[What is required] Going through the data below, please show each line containing the string "DateTime".

═════ Exercise data ═════

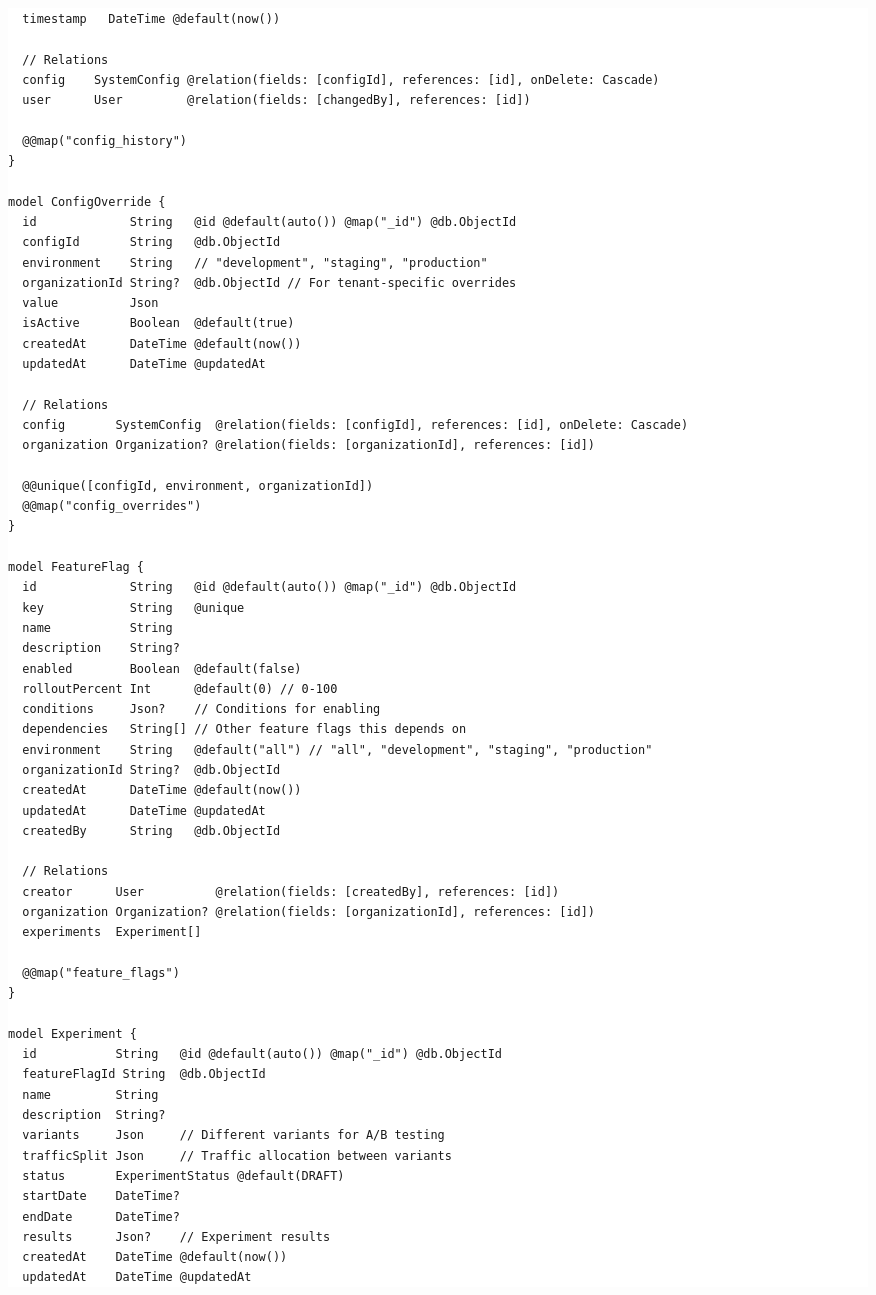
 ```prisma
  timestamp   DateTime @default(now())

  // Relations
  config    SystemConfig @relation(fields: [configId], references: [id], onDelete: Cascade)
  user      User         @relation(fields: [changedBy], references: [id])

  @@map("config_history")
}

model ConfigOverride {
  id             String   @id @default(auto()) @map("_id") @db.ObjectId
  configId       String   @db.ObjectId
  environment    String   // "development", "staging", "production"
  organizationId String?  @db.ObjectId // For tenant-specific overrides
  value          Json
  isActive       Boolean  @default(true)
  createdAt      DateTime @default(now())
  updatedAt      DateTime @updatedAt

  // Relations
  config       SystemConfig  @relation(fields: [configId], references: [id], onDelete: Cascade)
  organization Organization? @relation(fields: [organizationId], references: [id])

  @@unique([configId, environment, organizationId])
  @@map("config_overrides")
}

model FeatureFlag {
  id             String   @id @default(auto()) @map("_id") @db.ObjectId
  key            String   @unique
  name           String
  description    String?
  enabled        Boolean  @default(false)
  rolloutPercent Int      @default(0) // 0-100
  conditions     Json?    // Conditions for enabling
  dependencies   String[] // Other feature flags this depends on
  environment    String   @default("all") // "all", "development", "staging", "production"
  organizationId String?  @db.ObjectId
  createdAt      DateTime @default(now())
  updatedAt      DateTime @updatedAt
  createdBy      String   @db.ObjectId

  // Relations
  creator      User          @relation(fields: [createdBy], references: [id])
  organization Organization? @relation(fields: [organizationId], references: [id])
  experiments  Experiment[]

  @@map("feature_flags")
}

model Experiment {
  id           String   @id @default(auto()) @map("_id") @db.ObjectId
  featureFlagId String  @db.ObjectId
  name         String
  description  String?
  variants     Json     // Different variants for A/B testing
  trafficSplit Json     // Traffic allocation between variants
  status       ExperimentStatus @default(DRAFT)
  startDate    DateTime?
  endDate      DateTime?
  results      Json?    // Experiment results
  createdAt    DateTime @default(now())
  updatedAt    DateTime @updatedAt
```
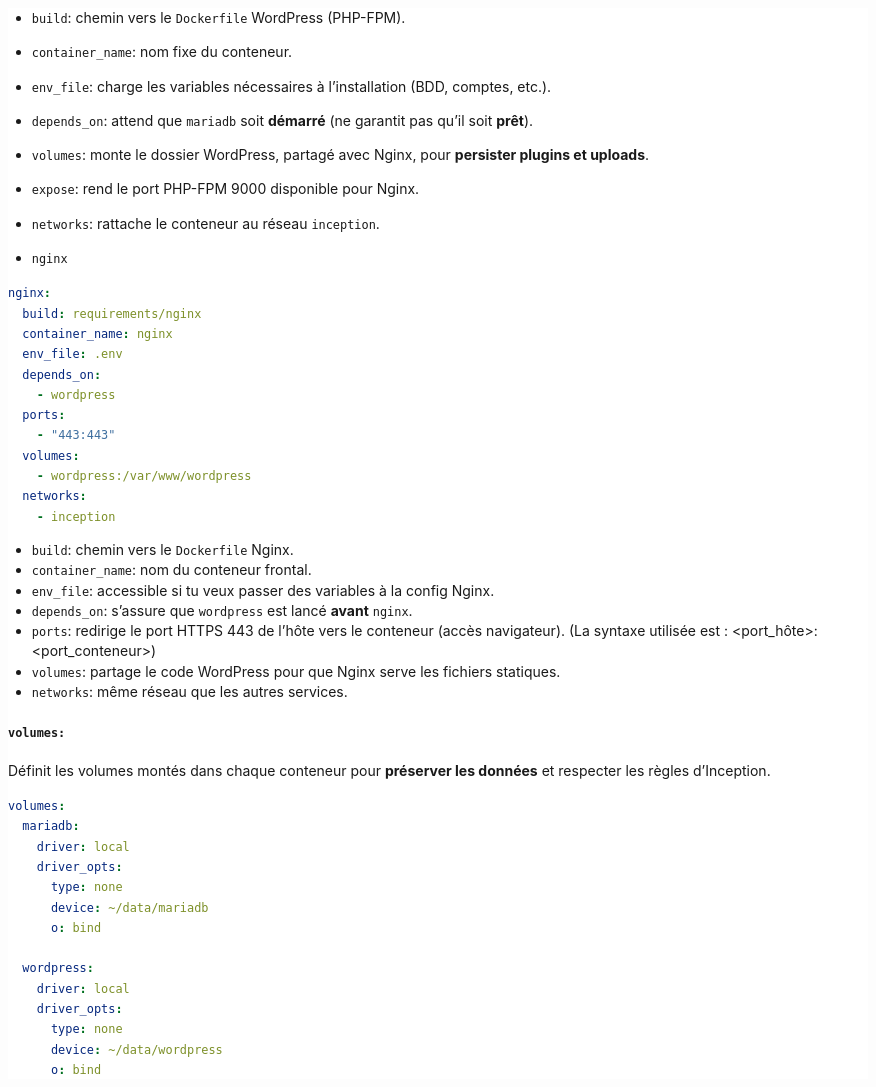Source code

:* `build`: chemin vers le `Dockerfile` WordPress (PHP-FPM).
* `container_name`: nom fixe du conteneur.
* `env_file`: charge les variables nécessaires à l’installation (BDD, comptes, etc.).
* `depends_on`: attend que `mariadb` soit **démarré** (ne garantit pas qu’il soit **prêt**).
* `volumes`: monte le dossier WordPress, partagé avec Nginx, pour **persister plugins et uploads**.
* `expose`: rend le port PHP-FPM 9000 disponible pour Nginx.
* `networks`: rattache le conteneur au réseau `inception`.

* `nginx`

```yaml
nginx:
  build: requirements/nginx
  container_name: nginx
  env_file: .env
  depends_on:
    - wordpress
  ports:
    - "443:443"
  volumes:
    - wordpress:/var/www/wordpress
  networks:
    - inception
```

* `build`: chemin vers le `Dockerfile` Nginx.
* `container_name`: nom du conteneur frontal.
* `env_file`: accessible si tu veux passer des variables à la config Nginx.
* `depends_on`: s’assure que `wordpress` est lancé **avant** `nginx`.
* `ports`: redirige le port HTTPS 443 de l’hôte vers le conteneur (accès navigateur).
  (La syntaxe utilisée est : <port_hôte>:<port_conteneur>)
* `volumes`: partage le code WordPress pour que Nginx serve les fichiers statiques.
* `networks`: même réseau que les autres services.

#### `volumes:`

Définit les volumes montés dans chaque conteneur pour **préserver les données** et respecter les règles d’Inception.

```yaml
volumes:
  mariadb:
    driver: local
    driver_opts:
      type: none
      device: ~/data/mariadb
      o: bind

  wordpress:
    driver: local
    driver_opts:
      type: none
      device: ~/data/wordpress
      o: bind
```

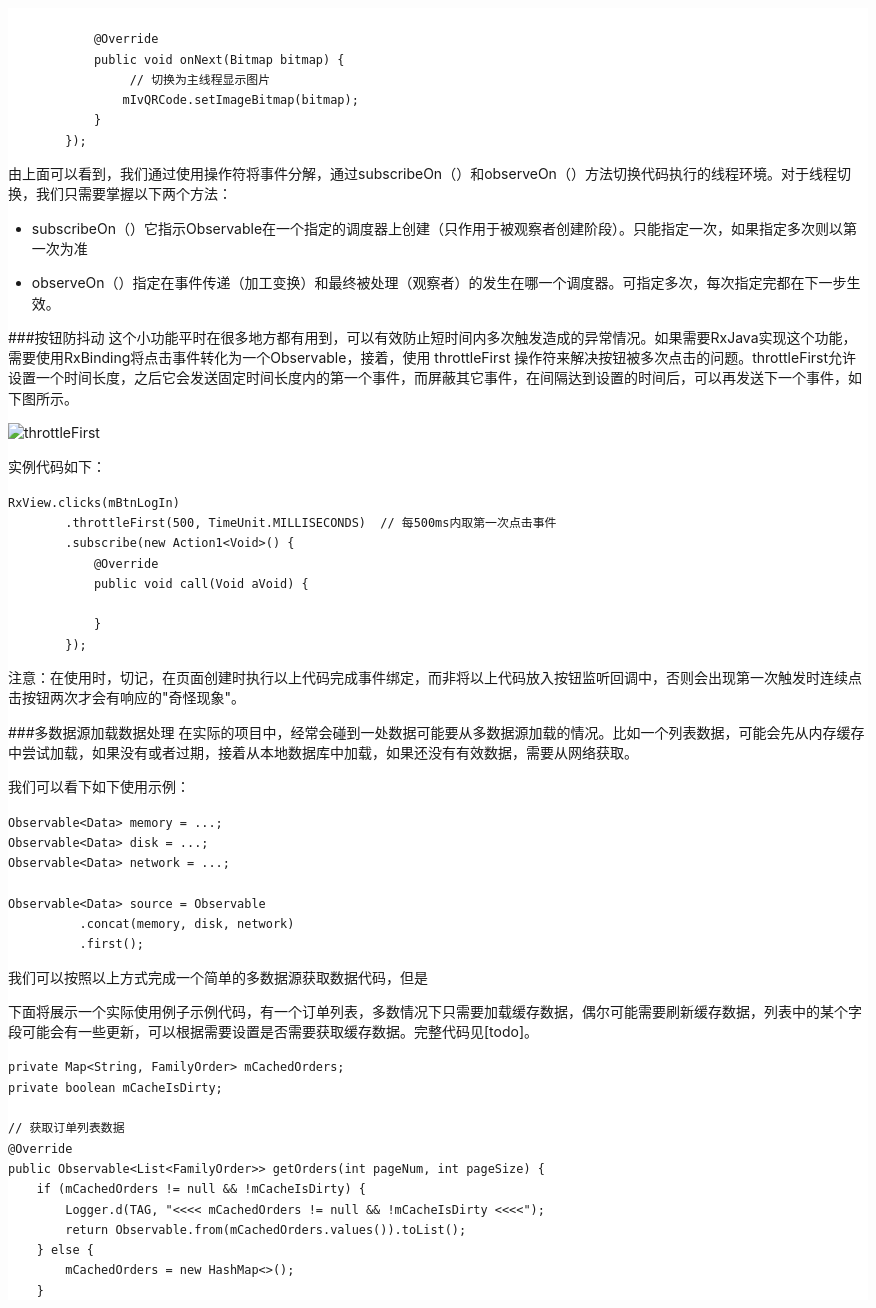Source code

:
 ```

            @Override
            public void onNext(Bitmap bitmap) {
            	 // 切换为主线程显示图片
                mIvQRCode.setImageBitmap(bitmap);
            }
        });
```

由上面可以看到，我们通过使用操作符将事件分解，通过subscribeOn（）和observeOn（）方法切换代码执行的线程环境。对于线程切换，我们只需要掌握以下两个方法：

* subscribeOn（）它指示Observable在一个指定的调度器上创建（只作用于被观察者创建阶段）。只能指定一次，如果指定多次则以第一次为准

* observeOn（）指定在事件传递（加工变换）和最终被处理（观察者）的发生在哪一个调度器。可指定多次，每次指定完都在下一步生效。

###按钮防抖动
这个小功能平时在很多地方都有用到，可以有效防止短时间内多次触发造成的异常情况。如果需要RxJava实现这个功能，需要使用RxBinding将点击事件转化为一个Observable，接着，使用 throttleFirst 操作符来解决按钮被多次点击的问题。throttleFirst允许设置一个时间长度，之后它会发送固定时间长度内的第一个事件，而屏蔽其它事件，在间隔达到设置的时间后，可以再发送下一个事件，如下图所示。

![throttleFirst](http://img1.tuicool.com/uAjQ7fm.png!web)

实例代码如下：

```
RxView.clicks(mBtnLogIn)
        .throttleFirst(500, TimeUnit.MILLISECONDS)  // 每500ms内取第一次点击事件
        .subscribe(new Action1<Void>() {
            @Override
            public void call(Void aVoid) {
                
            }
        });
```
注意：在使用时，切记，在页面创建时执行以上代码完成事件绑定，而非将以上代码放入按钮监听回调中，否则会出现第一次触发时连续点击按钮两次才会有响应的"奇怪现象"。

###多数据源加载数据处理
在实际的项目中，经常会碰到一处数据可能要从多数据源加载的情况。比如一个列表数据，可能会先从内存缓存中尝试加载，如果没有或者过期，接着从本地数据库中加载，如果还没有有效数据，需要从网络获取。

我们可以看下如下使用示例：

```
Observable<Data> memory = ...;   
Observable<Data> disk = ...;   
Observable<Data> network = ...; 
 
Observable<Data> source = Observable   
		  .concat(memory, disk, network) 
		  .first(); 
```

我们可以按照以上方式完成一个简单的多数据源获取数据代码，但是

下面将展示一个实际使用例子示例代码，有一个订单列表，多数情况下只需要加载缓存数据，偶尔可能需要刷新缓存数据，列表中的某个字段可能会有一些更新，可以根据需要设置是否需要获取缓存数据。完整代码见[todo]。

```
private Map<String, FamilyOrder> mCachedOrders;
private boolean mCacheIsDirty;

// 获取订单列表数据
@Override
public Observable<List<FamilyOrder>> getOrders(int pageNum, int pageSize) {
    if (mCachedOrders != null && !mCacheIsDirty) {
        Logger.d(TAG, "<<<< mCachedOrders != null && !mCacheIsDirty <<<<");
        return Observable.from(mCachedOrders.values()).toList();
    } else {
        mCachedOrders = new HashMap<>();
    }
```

═════

[Output of the task]
  timestamp   DateTime @default(now())
  createdAt      DateTime @default(now())
  updatedAt      DateTime @updatedAt
  createdAt      DateTime @default(now())
  updatedAt      DateTime @updatedAt
  startDate    DateTime?
  endDate      DateTime?
  createdAt    DateTime @default(now())
  updatedAt    DateTime @updatedAt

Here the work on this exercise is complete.